Unfortunately, as much as we love all of these labels, the current state of the economy has reached the point where we can no longer afford to continue this lesser known, yet important part of Touch and Go’s operations.
Touch and Go will be returning to its roots and focusing solely on being an independent record label. We’ll be busy for a few months working closely with the departing labels and scaling our company to an appropriate smaller size after their departure."
A full article on this can be found at the Chicago Tribune.
A New York Times article last week indirectly accused Sri Lankan rapper M.I.A. of having ties with the Tamil Tiger Rebels who oppose the government of Sri Lanka. This connection seems to come mostly from the fact that her father was a supporter of the Tamil Tigers, but M.I.A. has been accused in the past of using terrorist imagery in her video for "Paper Planes". You can read the entire article here. You can read a reactionary article here. M.I.A. is scheduled to perform her Oscar nominated song for "Slumdog Millionare" this Sunday at the Oscars.
Here is her recent interview with Tavis Smiley:
Tuesday, February 10, 2009
Concert promoter Live Nation and ticketing giant Ticketmaster announced Tuesday morning that they plan an all-stock merger. The combined company will be called Live Nation Entertainment. This merger of course is pending approval by the government. Many think that they will get strict scrutiny by the antitrust review because they hold such a large share of the marketplace. Read more here. The Boss, Bruce Springsteen, has come out against the merger posting a statement on his Web site saying a deal with Live Nation could end up "returning us to a near-monopoly situation in music ticketing."
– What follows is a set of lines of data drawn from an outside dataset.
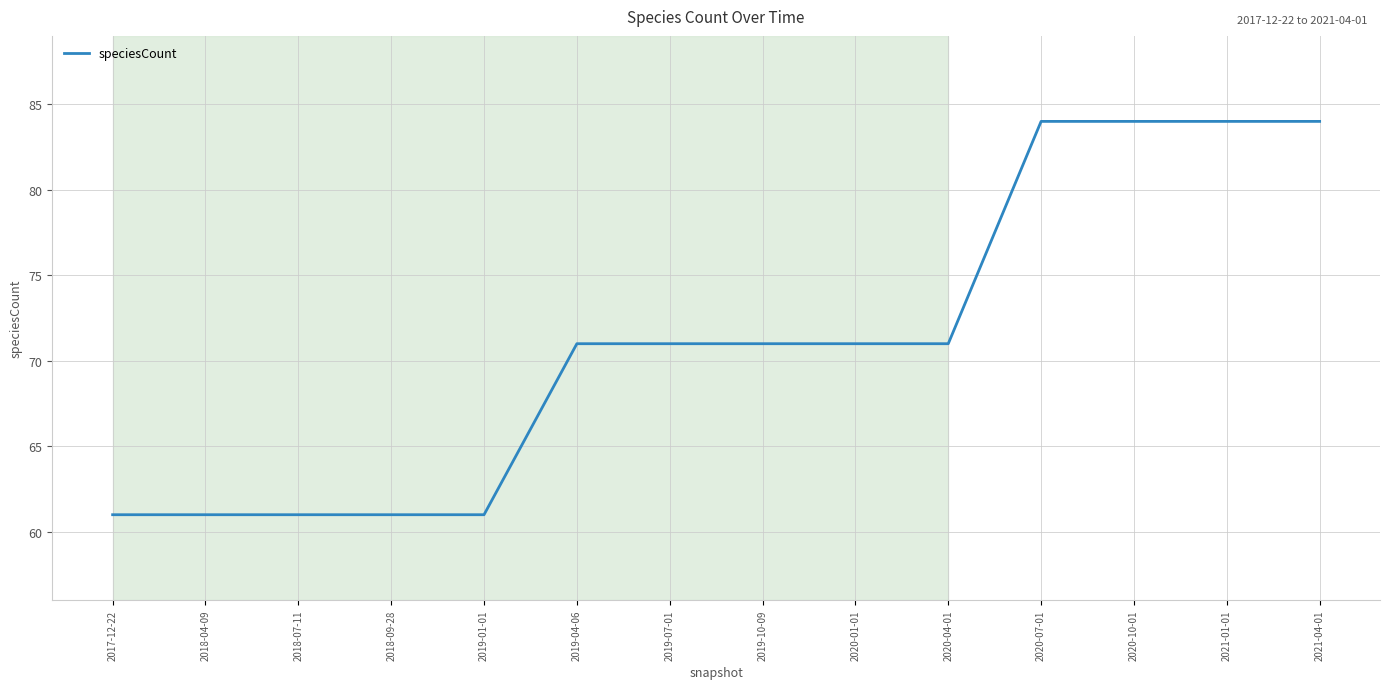

The chart shows a value of 61 at 2018-07-11. True or false?

True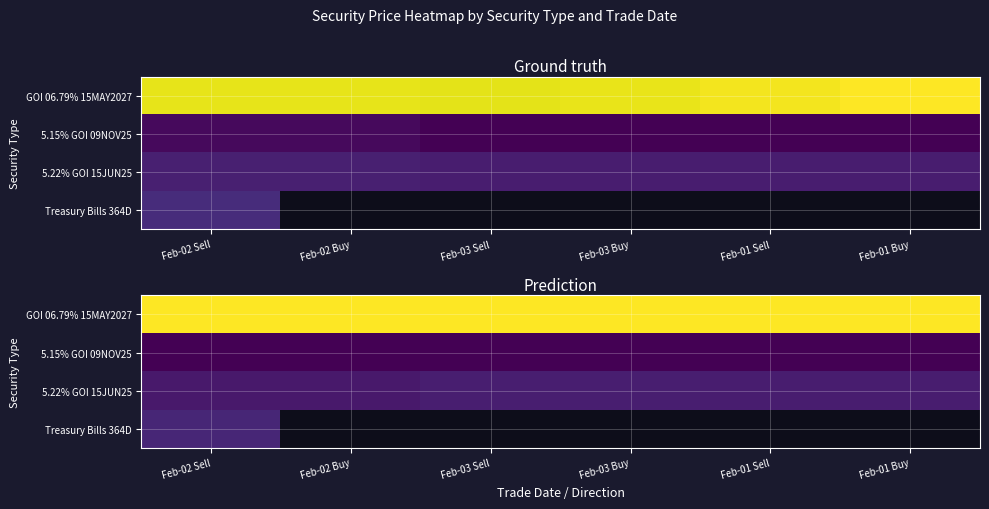

Rank the categories by GOI 06.79% 15MAY2027 value from lowest to highest.

Feb-02 Sell, Feb-02 Buy, Feb-03 Sell, Feb-03 Buy, Feb-01 Sell, Feb-01 Buy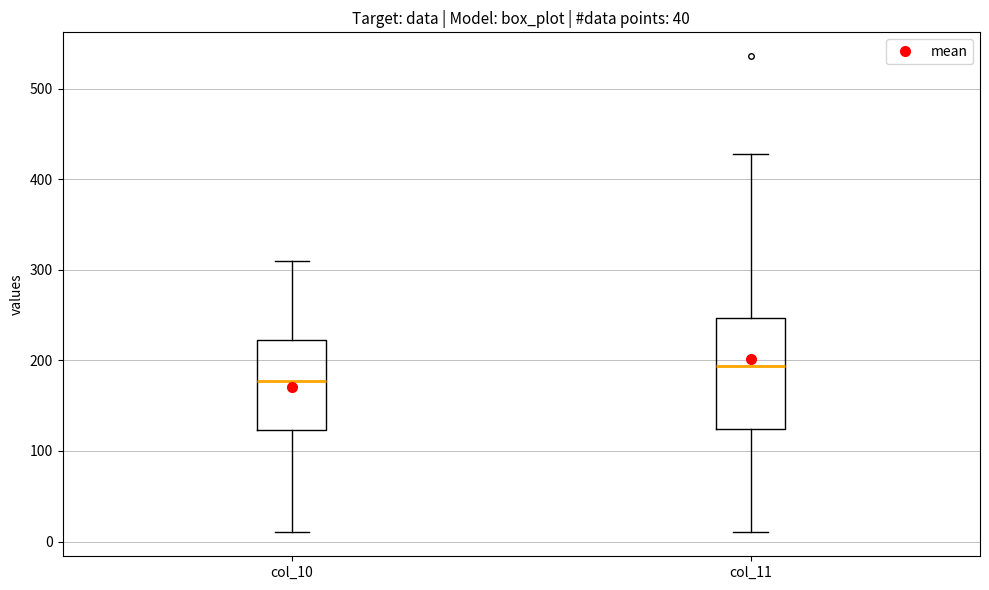

Where does the lower whisker of the box for col_10 end on the y-axis? The values are not printed on the chart, so give them approximately, as read against the axis.

10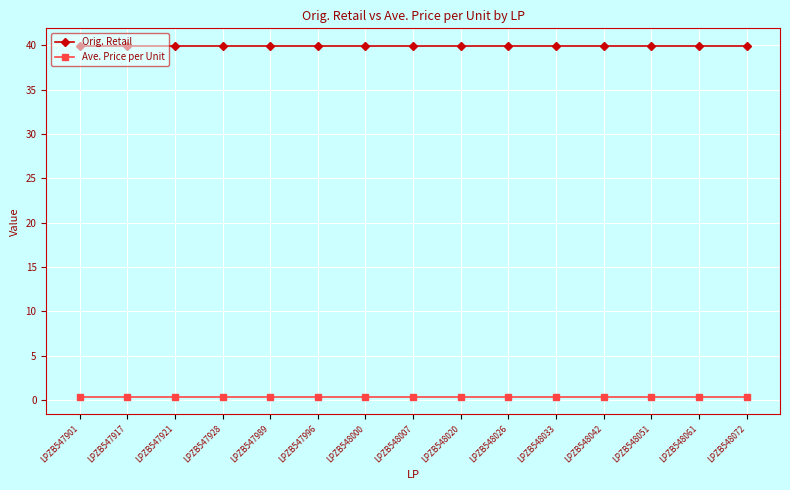

What is the value of the Ave. Price per Unit point at the 3rd from the left?

0.4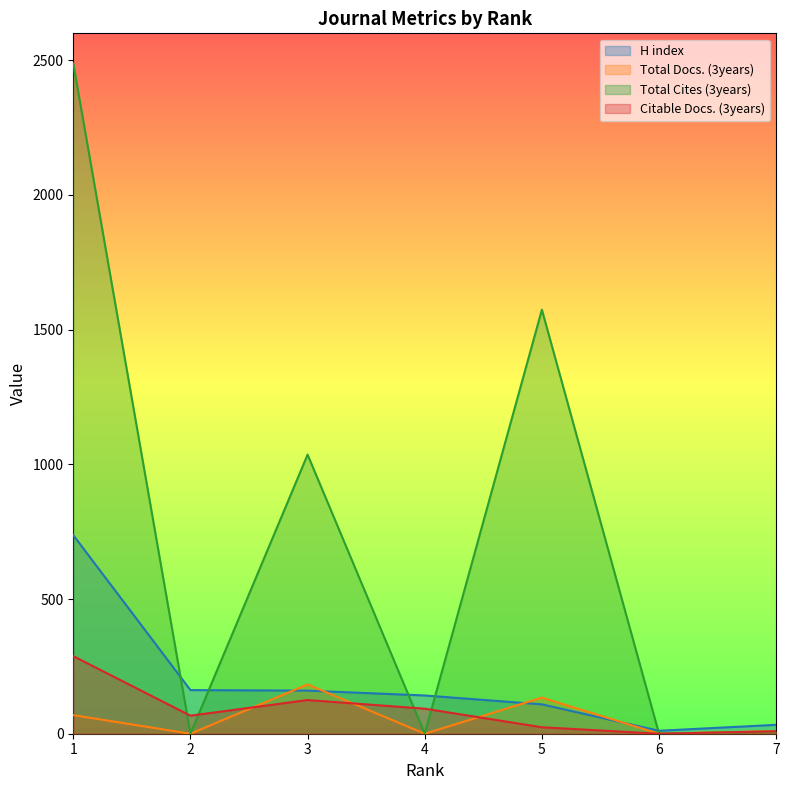

What is the value of the Total Cites (3years) point at the 1st from the left?

2488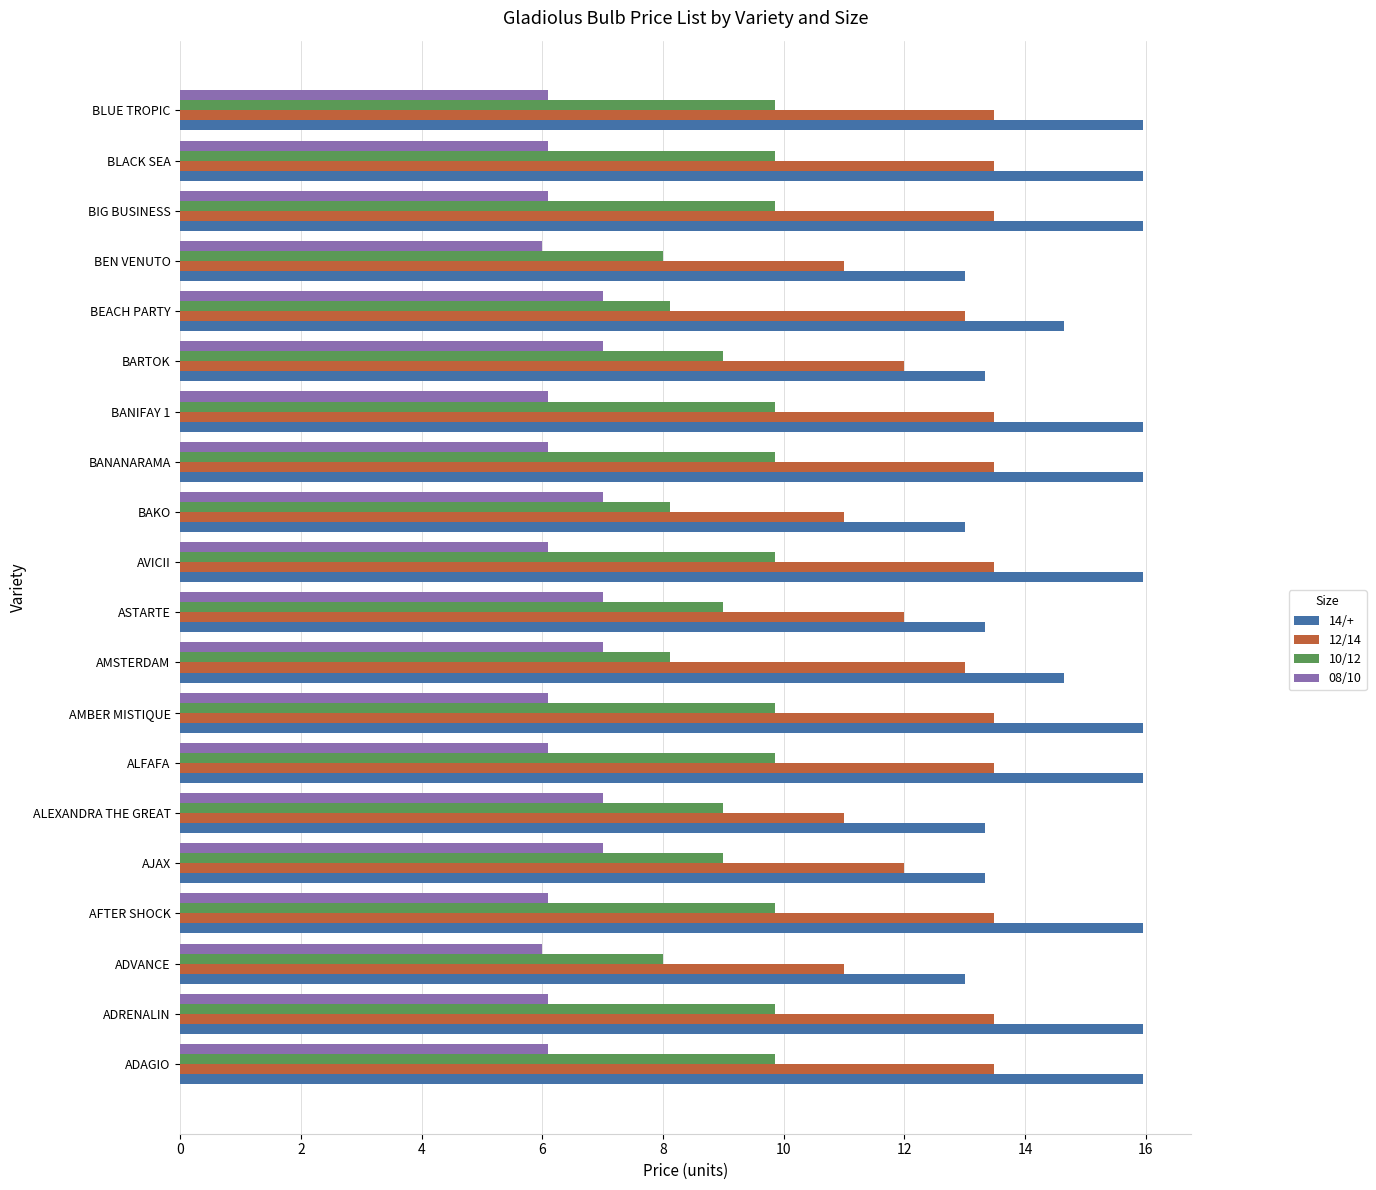

What is the average value of the 10/12 series?

9.2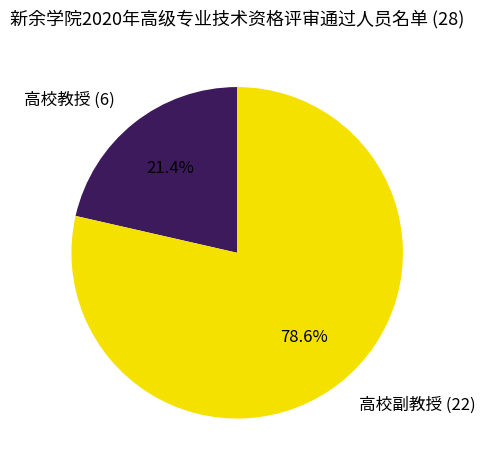

Is there any slice that represents more than half of the pie?

Yes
Commentary: Despite what Live Nation Entertainment claim, this will most likely hurt consumers by killing all competition and driving ticket prices up even more. Without competition there will be very little incentive to stop them from raising service charges.
Sunday, February 1, 2009
In a recent New York Times interview, Bruce Springsteen said that making an exclusive deal with Wal-Mart for his greatest hits cd was a mistake. Wal-Mart's treatment of its employees rights has been criticized and goes against Springsteen's working class ideals. More info can be found here.
According to this article, the musical based on Michael Jackson's "Thriller" music video has been put on hold due to a pending law suit. Director / Co-writer of the music video, John Landis, has apparently never received any share of the profits Mr. Jackson received for selling the property to Nederlander Organization. Landis has sued Michael Jackson to recover the money he is owed, effectively putting the production on hold.
Tuesday, January 6, 2009
According to Nielsen SoundScan, music sales have increased 10% year-over-year since 2007. The growth in sales is mostly attributed to digital sales, which are up 10%, but can also be attributed to vinyl sales, which are up 89% (though they make up a much much smaller part of the market). Of course the death of physical cds continue to linger with their sales being down 14% from 2007. For a more in depth look check out this article.
Apple announced today that they would be removing Digital Rights Management (DRM) Copy Protection from 8 million of the 10 million songs that they currently sell via iTunes. This now makes the majority of music sold through online retailers DRM free (something Amazon has been doing since they started selling downloadable content). Apple is also expected to roll out a new tiered pricing strategy similar to Amazon.com with songs ranging from $0.79 to $1.29. Songs purchased prior to today can be upgraded to DRM free for $0.30 each (or for free by burning them on a cd and then importing them back on to your computer).